A: To determine the accuracy and reliability of a linear regression equation, you need to use statistical methods such as the coefficient of determination (R^2) and the mean squared error (MSE).

Q: What is the coefficient of determination (R^2)?

A: The coefficient of determination (R^2) is a statistical measure that indicates the proportion of the variance in the dependent variable (y) that is explained by the independent variable (x).

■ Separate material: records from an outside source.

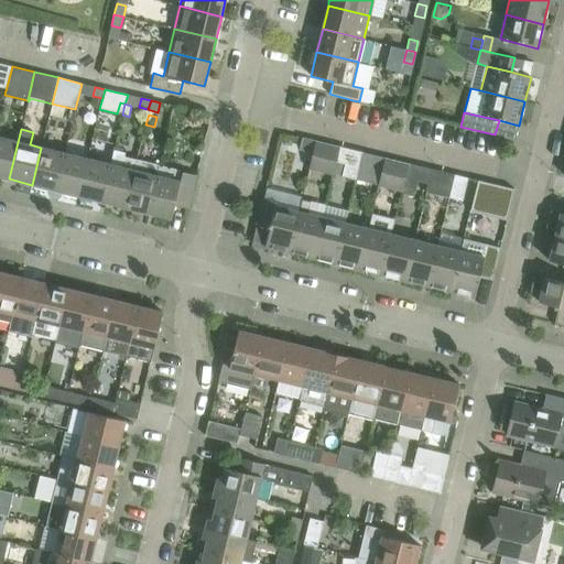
[(0,176),(9,179),(18,142),(0,137),(0,176)]
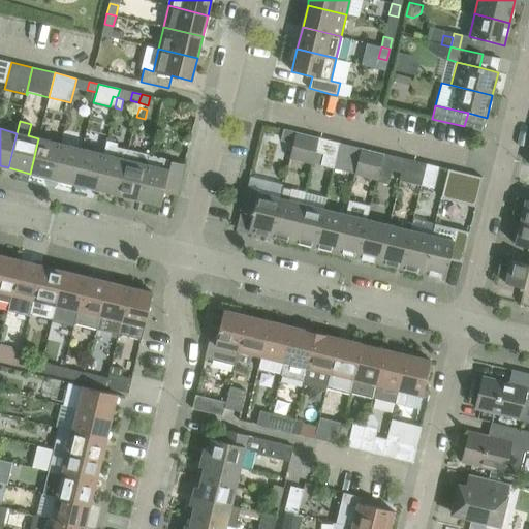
[(282,137),(294,139),(289,159),(309,163),(311,152),(314,153),(318,137),(284,128),(282,137)]
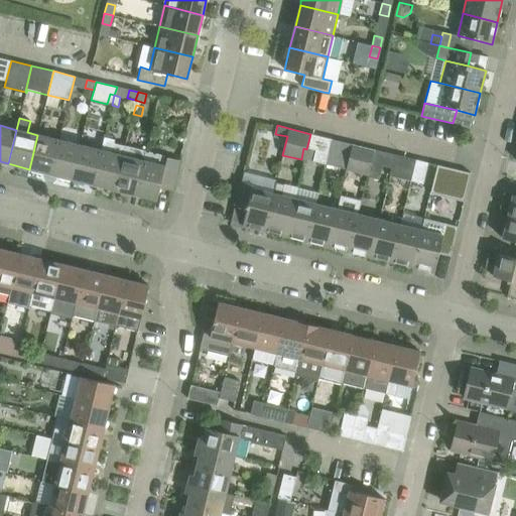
[(150,134),(147,144),(154,145),(156,135),(150,134)]
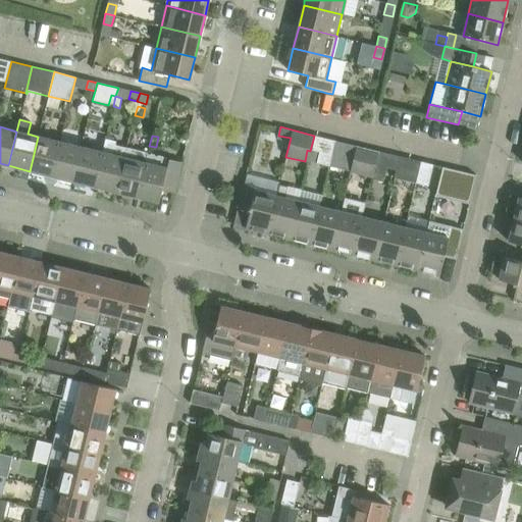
[(316,164),(328,167),(335,141),(314,136),(310,151),(319,153),(316,164)]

Q: What is the mean squared error (MSE)?

A: The mean squared error (MSE) is a statistical measure that indicates the average difference between the predicted and actual values of the dependent variable (y).

Conclusion

In this article, we have answered some frequently asked questions about linear regression equations. We hope that this article has provided you with a better understanding of linear regression equations and how to use them to predict the value of y for a given value of x.